DRM/KMS Direct Rendering

No X11. No Wayland. No display server at all. Lodestone talks directly to the Linux kernel's DRM/KMS subsystem, giving you full control over display planes, CRTCs, and connectors. This means zero overhead from compositor protocols, no frame synchronization issues with window managers, and direct access to the hardware's capabilities.

The result: predictable frame timing, minimal latency, and a rendering pipeline that's as close to the metal as you can get without writing kernel drivers.

GLES 2.0 Rendering Pipeline

OpenGL ES 2.0 is the sweet spot for embedded GPU programming — powerful enough for 2D and basic 3D, supported by virtually every mobile and embedded GPU ever made, and simple enough that the entire pipeline is comprehensible by a single developer.

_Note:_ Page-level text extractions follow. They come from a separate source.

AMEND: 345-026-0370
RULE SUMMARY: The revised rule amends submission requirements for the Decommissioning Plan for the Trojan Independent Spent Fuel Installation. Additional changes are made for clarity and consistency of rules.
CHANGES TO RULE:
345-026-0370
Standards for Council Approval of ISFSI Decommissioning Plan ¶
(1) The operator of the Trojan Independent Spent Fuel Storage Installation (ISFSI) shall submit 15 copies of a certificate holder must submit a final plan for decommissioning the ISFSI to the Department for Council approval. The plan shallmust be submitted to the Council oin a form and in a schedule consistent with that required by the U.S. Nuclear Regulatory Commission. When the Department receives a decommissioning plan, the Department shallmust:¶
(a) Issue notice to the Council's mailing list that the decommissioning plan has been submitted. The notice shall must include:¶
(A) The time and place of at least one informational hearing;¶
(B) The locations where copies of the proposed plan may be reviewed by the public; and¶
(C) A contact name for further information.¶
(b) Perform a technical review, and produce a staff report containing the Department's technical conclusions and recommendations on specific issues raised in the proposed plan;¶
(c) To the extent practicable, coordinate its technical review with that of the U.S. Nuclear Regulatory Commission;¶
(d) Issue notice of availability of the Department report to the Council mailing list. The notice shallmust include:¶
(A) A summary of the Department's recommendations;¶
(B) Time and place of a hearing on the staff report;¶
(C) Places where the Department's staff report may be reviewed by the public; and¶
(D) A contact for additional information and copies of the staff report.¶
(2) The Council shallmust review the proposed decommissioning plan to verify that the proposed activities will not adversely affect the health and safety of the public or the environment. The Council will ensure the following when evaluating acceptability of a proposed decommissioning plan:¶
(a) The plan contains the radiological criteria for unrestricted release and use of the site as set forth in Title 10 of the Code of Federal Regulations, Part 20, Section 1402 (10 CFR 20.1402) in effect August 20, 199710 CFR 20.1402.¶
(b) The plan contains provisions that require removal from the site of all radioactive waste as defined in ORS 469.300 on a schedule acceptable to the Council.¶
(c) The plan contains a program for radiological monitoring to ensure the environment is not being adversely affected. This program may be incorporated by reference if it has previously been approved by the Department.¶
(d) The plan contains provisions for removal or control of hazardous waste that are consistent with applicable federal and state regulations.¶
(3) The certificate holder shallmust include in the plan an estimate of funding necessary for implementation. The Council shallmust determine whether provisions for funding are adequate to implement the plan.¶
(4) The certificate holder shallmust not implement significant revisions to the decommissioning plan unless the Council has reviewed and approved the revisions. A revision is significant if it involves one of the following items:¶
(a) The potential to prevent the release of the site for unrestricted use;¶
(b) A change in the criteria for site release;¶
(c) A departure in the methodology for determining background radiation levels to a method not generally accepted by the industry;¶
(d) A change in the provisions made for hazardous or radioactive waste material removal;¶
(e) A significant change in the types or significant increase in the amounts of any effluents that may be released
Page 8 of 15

Lodestone's renderer handles shader compilation, texture management, and draw call batching. Supports both 2D sprite rendering and 3D perspective camera with model-view-projection matrices.

Scene System

Entity-component architecture with typed slots. Each entity is a collection of components — transform, sprite, physics body, camera, script — that can be mixed and matched without deep inheritance hierarchies.

Scene v2 introduces entity-component slots: named, typed attachments that provide structured access to entity data. Clean separation between data and behavior.

Physics (Box2D)

Integrated Box2D physics for 2D games. Bodies, fixtures, joints — the full Box2D API exposed through Lodestone's scene system. Physics bodies are first-class scene components.

Create physics worlds, add bodies with shapes, set up collision detection, and let Box2D handle the simulation. All through Lodestone's entity-component interface.

Input System

Linux evdev input handling for gamepads, keyboards, and touch devices. No SDL dependency — direct device file reading with event polling and mapping.

FPS camera controller with gamepad support included as a built-in sample. Analog stick dead zones, button mapping, and multi-device support.

Cross-Compilation

Full CMake-based build system with cross-compilation toolchains for ARM targets. Develop on x86, deploy to Raspberry Pi. The build system handles sysroot configuration, library paths, and architecture-specific flags automatically.

All 8 subsystems and 6 sample apps build cleanly for both x86 (development) and ARM (deployment).

8
Subsystems
6
Sample Apps
~6.5K
Lines of Source
0
External Dependencies*

* Apart from GLES 2.0, DRM/KMS, and Box2D — all standard system libraries on Raspberry Pi OS.